# Task item:
Continue the article below on the Gold King Mine spill and the San Juan River, starting after its last sentence.

# Selected excerpt:
Content starts

To Navajo people, the San Juan River is sacred.
For trust in the river to be restored, the people need to hear a confident message from their leaders that the water is safe, said Venaya Yazzie, a Navajo artist who organized shows around the Gold King Mine spill.
Karletta Chief, a Navajo assistant professor at the University of Arizona, has helped fill that role, Yazzie said.
“For me, she is the leader of our nation, as far as the spill goes ... I feel they have confidence in her, more than their own government,” Yazzie said.
Chief was visiting the Navajo Nation to give a talk about mining and climate change when the tribe found out about the Gold King Mine spill.
In the year since, Chief and her team have worked with Navajo communities, with a particular focus on the Shiprock, Upper Fruitland and Aneth chapters, to understand how the metals in the river may affect their health and how it damaged their perceptions of the river.
“We focused in on the short-term exposure because that was a question the people were really concerned about: ‘What is the risk of using the river?’” Chief said.
After numerous meetings with people, held in Navajo and English, the researchers found people could be exposed to heavy metal contaminates in 40 ways. Some exposure paths were specific to their lifestyle, such as using plants near the river for medicinal purposes. The potential exposure extends beyond the recreational exposure the Environmental Protection Agency had considered, Chief said.

Content ends

# Record set:
Content starts

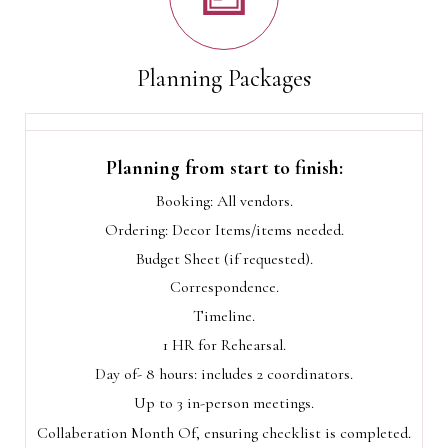
Planning Packages
Planning from start to finish:
Booking: All vendors.
Ordering: Decor Items/items needed.
Budget Sheet (if requested).
Correspondence.
Timeline.
1 HR for Rehearsal.
Day of- 8 hours: includes 2 coordinators.
Up to 3 in-person meetings.
Collaberation Month Of, ensuring checklist is completed.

Content ends

# Response:
To assess risk, the EPA assumed an adult or child was exposed to river sediment and drinking river water and sediment over 64 days per year over many years – 10 years for a child and 20 years for an adult.
“If the dose is not exceeded, we would not expect any harmful effects,” said Dan Wall of the EPA.
The University of Arizona researchers say not enough information has been gathered to say what the health impacts will be, and they don’t expect to deliver those result for nine months to a year.
They started collecting soil and river samples in November with the help of volunteers before receiving a National Institute of Environmental Health Sciences grant in March. They still need to collect urine and blood samples to see if people have a harmful level of lead or arsenic in their bodies.
“That will give us an idea if it makes sense to monitor long term,” said Paloma Beamer, an associate professor at the University of Arizona who is working on the study.
The data will allow researchers to answer the communities’ questions directly.
These are elements that have been extensively studied and so there is baseline data they can use for comparison, she said.
The researchers will take swabs from inside homes and gather information about residents’ diet to see if the lead and arsenic may come from other sources. For example, the coal some residents’ burn for heat can give off arsenic.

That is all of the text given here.